JOURNAL ARTICLE

The role of the gut sweet taste receptor in regulating GLP-1, PYY, and CCK release in humans

A C Gerspach, R E Steinert, L Schönenberger, A Graber-Maier, C Beglinger
American Journal of Physiology. Endocrinology and Metabolism 2011, 301 (2): E317-25
21540445
The recent identification of sweet taste receptors in the gastrointestinal tract has important implications in the control of food intake and glucose homeostasis. Lactisole can inhibit the sweet taste receptor T1R2/T1R3. The objective was to use lactisole as a probe to investigate the physiological role of T1R2/T1R3 by assessing the effect of T1R2/T1R3 blockade on GLP-1, PYY, and CCK release in response to 1) intragastric administration of nutrients or 2) intraduodenal perfusion of nutrients.

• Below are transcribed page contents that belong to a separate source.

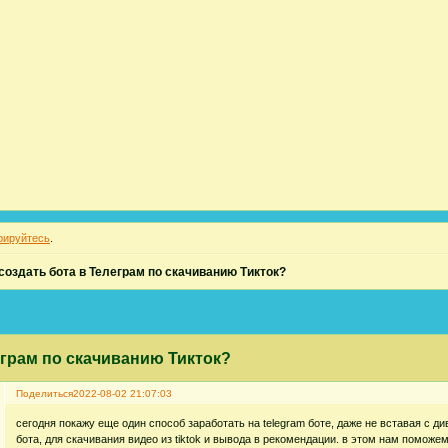
рируйтесь
.
создать бота в Телеграм по скачиванию Тикток?
еграм по скачиванию Тикток?
Поделиться
2022-08-02 21:07:03
сегодня покажу еще один способ заработать на telegram боте, даже не вставая с ди
бота, для скачивания видео из tiktok и вывода в рекомендации. в этом нам поможе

The study was performed as a randomized, double-blind, placebo-controlled crossover study that included 35 healthy subjects. In part I, subjects received intragastrically 75 g of glucose in 300 ml of water or 500 ml of a mixed liquid meal with or without lactisole. In part II, subjects received an intraduodenal perfusion of glucose (29.3 g glucose/100 ml; rate: 2.5 ml/min for 180 min) or a mixed liquid meal (same rate) with or without lactisole. The results were that 1) lactisole induced a significant reduction in GLP-1 and PYY but not CCK secretion in both the intragastric and the intraduodenal glucose-stimulated parts (P ≤ 0.05), 2) comparison of the inhibitory effect of lactisole showed a significantly greater suppression of the hormone response in the intragastric part (P = 0.023), and 3) lactisole had no effect on liquid meal-stimulated parameters. We conclude that T1R2/T1R3 is involved in glucose-dependent secretion of satiation peptides. However, the results of the liquid meal-stimulated parts show that the receptor alone is not responsible for peptide secretion.